━━━ Records shown ━━━

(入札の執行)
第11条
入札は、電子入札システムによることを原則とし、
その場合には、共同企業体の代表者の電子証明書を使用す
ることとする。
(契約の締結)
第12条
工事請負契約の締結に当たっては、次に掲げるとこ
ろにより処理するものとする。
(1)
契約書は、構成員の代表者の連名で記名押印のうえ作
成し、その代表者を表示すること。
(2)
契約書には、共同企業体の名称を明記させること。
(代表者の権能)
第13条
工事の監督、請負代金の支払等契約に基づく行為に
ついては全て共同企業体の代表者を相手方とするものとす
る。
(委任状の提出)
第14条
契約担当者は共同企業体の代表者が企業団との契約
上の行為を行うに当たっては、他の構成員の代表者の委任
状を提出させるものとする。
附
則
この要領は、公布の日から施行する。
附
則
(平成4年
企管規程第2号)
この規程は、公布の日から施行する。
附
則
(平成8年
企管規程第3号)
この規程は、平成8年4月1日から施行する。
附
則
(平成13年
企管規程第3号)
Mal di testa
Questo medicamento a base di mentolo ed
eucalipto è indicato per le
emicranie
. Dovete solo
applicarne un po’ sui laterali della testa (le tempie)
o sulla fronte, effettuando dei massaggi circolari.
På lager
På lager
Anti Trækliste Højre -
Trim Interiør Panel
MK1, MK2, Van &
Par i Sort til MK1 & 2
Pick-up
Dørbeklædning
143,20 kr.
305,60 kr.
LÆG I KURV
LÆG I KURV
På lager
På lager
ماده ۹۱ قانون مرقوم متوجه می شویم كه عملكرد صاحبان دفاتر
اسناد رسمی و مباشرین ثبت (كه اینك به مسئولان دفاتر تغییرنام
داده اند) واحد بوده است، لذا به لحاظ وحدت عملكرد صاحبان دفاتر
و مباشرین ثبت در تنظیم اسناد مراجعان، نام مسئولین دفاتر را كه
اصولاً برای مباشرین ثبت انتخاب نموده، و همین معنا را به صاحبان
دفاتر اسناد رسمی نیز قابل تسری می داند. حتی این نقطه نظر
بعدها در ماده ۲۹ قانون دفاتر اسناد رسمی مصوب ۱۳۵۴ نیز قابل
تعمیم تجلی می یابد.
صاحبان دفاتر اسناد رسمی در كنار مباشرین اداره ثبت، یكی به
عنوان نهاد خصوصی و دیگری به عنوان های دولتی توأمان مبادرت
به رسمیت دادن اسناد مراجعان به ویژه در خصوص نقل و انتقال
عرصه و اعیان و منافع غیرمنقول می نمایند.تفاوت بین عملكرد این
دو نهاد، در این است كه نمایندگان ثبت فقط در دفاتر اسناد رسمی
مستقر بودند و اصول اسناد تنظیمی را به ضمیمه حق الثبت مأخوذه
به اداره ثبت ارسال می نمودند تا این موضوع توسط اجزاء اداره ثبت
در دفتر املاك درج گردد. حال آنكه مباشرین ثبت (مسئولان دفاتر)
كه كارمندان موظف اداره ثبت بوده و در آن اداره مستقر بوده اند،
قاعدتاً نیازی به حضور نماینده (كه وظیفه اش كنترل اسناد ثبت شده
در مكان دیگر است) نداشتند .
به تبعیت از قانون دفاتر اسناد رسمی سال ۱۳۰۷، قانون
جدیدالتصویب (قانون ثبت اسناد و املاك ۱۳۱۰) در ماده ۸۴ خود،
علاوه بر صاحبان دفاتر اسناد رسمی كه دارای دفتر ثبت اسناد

━━━

■ Work instruction
When you reach the line with "この規程は、平成8年4月1日から施行する。" in the records above, start writing out lines exactly, and stop once the line with "Dørbeklædning" has been written; include nothing else.

■ Expected answer
この規程は、平成8年4月1日から施行する。
附
則
(平成13年
企管規程第3号)
Mal di testa
Questo medicamento a base di mentolo ed
eucalipto è indicato per le
emicranie
. Dovete solo
applicarne un po’ sui laterali della testa (le tempie)
o sulla fronte, effettuando dei massaggi circolari.
På lager
På lager
Anti Trækliste Højre -
Trim Interiør Panel
MK1, MK2, Van &
Par i Sort til MK1 & 2
Pick-up
Dørbeklædning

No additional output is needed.